Owned and operated by the Army Corps of Engineers, the lock complex at Sault Ste Marie, Michigan (“Soo Locks”) enables ships to navigate the St. Marys River, which connects Lake Superior to the lower four Great Lakes and St. Lawrence Seaway. Congress has authorized construction of a new large lock at the Soo. The project is currently under construction and Congress has already appropriated $411 million for that purpose.

AGLPA Position:

Congress should appropriate $483.2 million in the FY2022 Energy and Water Development Appropriations Bill to fund the fourth-year of construction of the new navigation lock at Sault Ste. Marie, Michigan.

Additional Background:

Owned and operated by the Army Corps of Engineers, the lock complex at Sault Ste Marie, Michigan (“Soo Locks”) enables ships to navigate the St. Marys River, which connects Lake Superior to the lower four Great Lakes and St. Lawrence Seaway. Although a number of navigation locks have been constructed on the St. Marys River since the 1800s, today the Corps of Engineers maintains two operating locks that lift or lower ships a total of 21 feet. Opened in 1943, the MacArthur Lock measures 800 feet long, 80 feet wide, and 29.5 feet deep. Opened in 1968, the Poe Lock measures 1200 feet long x 110 feet wide x 32 feet deep.

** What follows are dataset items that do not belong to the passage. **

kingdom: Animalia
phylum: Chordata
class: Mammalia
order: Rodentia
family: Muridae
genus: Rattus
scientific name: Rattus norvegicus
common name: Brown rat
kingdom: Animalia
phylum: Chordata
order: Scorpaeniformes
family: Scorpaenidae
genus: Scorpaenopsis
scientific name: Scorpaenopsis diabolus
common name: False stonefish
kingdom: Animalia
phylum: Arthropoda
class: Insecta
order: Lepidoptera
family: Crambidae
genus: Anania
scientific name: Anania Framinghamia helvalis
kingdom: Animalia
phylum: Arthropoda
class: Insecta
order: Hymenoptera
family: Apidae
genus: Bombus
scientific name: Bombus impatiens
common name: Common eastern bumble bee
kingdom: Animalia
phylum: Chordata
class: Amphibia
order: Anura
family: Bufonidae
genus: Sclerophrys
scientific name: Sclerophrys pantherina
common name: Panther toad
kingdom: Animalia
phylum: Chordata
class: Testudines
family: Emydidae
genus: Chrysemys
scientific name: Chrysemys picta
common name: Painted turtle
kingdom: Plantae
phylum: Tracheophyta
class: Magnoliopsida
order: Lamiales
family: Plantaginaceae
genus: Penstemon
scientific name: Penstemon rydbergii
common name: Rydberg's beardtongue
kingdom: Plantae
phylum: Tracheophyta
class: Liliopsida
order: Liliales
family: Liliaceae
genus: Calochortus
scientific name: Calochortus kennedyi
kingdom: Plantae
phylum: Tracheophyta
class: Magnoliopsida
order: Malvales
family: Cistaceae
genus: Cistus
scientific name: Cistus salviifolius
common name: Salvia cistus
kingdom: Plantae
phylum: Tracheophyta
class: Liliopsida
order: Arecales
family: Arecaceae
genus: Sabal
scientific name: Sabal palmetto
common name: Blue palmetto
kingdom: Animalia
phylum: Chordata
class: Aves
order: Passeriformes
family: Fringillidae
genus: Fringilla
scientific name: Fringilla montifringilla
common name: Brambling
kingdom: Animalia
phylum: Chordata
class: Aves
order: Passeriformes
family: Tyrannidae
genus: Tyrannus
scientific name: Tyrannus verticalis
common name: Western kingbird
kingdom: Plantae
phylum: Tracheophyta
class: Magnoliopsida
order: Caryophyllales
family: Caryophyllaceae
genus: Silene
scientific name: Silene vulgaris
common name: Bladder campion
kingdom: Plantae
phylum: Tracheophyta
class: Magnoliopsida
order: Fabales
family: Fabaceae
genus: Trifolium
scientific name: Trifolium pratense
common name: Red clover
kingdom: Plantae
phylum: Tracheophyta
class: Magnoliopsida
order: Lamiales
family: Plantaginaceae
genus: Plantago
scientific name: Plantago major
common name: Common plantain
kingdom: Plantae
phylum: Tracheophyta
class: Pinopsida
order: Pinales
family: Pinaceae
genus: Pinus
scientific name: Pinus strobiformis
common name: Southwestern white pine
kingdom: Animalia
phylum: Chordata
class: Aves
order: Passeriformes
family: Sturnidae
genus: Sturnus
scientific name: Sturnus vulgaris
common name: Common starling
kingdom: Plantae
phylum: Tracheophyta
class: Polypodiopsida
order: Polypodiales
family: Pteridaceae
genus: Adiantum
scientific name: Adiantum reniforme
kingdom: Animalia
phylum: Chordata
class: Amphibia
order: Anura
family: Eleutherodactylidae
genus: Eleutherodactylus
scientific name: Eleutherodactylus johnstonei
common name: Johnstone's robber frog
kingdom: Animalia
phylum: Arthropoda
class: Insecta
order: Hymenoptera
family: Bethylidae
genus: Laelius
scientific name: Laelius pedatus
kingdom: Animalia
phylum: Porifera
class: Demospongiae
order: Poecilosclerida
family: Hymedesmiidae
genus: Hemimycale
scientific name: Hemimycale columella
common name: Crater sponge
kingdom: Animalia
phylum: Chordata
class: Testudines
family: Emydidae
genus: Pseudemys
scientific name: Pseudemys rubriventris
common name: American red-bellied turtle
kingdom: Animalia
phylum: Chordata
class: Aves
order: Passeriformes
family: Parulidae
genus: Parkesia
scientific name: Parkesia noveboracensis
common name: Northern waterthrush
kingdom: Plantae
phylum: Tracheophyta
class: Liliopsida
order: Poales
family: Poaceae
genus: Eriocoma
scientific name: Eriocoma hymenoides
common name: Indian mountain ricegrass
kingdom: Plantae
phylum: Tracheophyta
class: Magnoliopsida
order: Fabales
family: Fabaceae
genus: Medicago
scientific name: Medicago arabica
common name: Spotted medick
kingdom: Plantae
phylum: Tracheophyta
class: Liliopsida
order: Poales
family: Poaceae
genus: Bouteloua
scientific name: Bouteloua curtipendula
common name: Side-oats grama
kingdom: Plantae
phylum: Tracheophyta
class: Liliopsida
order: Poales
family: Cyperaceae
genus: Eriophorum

Through this critical infrastructure, Great Lakes commercial vessels carry iron ore and other raw materials that feed the nation’s steel industry, agricultural products destined for export markets, and low sulfur coal fueling the region’s electric utilities. A 2018 economic impact analysis found that maritime commerce transiting the Soo Locks support more than 123,000 jobs in the United States and Canada.

Unfortunately, the lock infrastructure is old and in need of repair and replacement.Congress originally authorized construction of a new large lock at Sault Ste Marie in the Water Resources Development Act of 1986. The project was reauthorized in 2007 and again in 2018 at a total cost of $922 million. The project is currently under construction and Congress has already appropriated $411 million for that purpose. The Corps of Engineers has estimated that its FY2022 capability (the maximum amount it can deploy during the fiscal year) for the next phase of construction is $483.2 million.